Supporting Evidence¶
| Evidence | Summary |
|---|---|
| SRC01-E01 | Parasuraman & Manzey's integrated model shows automation bias and complacency are human-side phenomena, distinct from system-side behavior |
| SRC02-E01 | AI safety research uses "sycophancy" for the system behavior; no regulated industry has an equivalent system-side term |
| SRC03-E01 | TechPolicy.Press identifies "regressive sycophancy" and "progressive sycophancy" — taxonomic refinement happening only in AI safety, not in regulated industries |
| SRC05-E01 | EU AI Act uses "automation bias" — a human-side term — as its regulatory concept, with no corresponding system-behavior requirement |
| SRC06-E01 | NIST AI RMF lists "overreliance" as a human-AI configuration risk but does not name system-side sycophancy |
| SRC10-E01 | Research argues existing vocabulary is fundamentally insufficient because human concepts do not map cleanly to machine behaviors |
Contradicting Evidence¶
| Evidence | Summary |
|---|---|
| SRC07-E01 | DoD's "calibrated trust" framework attempts to bridge human-side and system-side perspectives, partially contradicting the claim of a clean asymmetry |
Reasoning¶
The evidence strongly supports H3. The vocabulary landscape is not empty (eliminating H2) nor uniformly rich (qualifying H1), but systematically asymmetric along a human/system axis. Safety-critical domains developed their terminology in the era of traditional automation (autopilots, CDSS, weapons systems) where the system was deterministic and the failure mode was human — hence human-side framing. AI safety developed its terminology for a new class of system that actively adapts its output to please the user — hence system-side framing. The vocabulary gap is not random; it reflects the historical context in which each domain's terminology emerged.

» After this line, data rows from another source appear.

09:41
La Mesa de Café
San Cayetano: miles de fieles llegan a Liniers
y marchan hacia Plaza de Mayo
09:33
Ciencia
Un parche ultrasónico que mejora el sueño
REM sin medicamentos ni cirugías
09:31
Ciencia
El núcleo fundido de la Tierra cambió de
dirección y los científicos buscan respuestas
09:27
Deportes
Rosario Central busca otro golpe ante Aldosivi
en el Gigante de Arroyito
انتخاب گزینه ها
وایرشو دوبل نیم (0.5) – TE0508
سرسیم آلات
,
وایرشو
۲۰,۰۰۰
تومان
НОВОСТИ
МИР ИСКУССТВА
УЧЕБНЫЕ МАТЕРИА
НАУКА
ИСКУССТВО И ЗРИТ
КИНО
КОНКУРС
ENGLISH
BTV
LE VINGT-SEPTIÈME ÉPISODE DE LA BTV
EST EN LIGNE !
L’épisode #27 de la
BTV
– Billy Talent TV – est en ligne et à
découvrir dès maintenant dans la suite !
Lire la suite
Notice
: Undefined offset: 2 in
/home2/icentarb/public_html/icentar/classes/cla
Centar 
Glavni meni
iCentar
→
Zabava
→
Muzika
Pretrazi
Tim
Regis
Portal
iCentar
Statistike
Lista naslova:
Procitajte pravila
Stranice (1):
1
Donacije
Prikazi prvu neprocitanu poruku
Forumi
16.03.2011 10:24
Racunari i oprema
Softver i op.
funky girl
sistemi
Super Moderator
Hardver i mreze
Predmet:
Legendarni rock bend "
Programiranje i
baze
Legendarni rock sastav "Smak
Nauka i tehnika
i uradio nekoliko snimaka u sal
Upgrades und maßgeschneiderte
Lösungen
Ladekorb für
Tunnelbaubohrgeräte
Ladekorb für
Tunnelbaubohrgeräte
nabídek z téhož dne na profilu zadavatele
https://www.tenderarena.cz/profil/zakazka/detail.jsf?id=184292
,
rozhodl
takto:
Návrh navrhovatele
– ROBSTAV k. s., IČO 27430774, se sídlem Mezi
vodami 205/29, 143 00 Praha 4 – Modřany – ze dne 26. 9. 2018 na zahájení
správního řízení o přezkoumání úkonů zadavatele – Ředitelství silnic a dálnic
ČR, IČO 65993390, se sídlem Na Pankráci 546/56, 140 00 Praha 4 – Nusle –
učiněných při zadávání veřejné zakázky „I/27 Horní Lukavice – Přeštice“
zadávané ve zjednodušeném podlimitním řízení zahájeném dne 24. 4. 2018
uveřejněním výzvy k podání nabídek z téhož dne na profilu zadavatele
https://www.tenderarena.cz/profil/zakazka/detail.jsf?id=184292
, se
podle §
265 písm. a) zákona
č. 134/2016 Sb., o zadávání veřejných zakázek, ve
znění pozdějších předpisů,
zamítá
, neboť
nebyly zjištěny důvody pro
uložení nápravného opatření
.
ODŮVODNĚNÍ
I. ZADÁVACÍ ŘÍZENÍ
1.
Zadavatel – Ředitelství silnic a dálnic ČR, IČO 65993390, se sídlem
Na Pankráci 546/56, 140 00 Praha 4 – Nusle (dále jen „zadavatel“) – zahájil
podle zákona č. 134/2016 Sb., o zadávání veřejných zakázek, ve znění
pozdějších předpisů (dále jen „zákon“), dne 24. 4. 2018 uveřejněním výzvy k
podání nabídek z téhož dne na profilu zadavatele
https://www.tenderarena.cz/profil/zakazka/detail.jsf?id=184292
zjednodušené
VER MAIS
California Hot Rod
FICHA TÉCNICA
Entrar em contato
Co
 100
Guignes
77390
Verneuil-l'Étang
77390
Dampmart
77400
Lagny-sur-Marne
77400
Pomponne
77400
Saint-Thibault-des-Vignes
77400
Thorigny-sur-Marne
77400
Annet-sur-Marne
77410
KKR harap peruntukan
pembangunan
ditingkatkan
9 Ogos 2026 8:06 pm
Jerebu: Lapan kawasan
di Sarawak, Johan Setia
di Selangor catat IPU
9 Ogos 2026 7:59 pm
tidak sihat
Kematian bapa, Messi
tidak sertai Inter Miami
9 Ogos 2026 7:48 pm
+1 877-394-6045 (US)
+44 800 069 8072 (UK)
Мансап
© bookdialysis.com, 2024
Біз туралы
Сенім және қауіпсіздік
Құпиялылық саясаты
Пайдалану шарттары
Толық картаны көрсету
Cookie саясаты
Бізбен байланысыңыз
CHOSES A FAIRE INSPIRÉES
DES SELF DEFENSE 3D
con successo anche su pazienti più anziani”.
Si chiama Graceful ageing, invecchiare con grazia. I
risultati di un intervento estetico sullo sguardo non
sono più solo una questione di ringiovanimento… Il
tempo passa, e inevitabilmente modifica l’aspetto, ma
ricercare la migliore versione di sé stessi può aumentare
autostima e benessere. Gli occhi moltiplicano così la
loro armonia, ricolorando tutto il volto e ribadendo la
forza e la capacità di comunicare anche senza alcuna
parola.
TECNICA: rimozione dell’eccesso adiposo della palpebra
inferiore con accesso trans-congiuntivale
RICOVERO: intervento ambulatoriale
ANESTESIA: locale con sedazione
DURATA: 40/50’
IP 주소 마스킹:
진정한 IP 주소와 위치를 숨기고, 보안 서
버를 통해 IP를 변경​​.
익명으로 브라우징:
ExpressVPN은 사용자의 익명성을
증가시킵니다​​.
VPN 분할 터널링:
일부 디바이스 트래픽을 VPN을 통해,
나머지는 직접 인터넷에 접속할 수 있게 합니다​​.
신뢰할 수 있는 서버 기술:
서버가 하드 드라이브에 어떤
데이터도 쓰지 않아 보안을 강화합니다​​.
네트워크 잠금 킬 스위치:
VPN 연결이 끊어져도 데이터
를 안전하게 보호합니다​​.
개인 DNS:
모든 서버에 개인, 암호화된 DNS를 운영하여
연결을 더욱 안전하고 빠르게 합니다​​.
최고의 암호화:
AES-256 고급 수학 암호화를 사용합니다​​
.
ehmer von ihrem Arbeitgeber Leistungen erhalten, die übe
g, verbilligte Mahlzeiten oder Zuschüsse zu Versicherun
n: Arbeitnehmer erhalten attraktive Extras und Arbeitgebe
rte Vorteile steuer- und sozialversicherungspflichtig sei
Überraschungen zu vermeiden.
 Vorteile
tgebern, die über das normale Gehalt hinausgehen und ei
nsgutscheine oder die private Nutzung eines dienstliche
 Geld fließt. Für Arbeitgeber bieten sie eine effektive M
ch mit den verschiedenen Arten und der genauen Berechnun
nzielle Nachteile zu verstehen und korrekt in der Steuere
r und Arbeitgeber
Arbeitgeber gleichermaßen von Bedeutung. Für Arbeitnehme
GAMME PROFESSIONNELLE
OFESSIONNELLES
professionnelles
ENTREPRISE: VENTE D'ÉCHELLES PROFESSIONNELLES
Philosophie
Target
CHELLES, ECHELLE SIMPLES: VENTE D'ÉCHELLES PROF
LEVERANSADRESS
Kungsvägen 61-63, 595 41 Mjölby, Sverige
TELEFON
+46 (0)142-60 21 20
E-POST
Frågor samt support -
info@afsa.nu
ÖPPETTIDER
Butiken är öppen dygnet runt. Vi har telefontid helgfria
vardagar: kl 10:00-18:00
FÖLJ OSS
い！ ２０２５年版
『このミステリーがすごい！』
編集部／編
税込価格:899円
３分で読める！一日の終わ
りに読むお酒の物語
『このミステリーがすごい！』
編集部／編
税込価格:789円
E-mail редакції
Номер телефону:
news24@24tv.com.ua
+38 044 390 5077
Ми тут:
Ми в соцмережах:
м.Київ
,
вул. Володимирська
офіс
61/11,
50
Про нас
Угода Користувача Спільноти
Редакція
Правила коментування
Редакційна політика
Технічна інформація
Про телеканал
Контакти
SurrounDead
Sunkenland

Financial services, academic integrity, and enterprise evaluation have the least developed domain-specific vocabulary, instead borrowing "bias," "hallucination," and "accuracy" from adjacent fields without developing terms specific to the agreement-over-accuracy phenomenon.
Relationship to Other Hypotheses¶
H3 subsumes the valid portions of H1 (some domains do have rich vocabulary) while explaining why H2 is wrong (vocabulary exists, but with structural gaps). H3 adds the critical insight that the asymmetry is not random but reflects a human-side vs. system-side framing difference.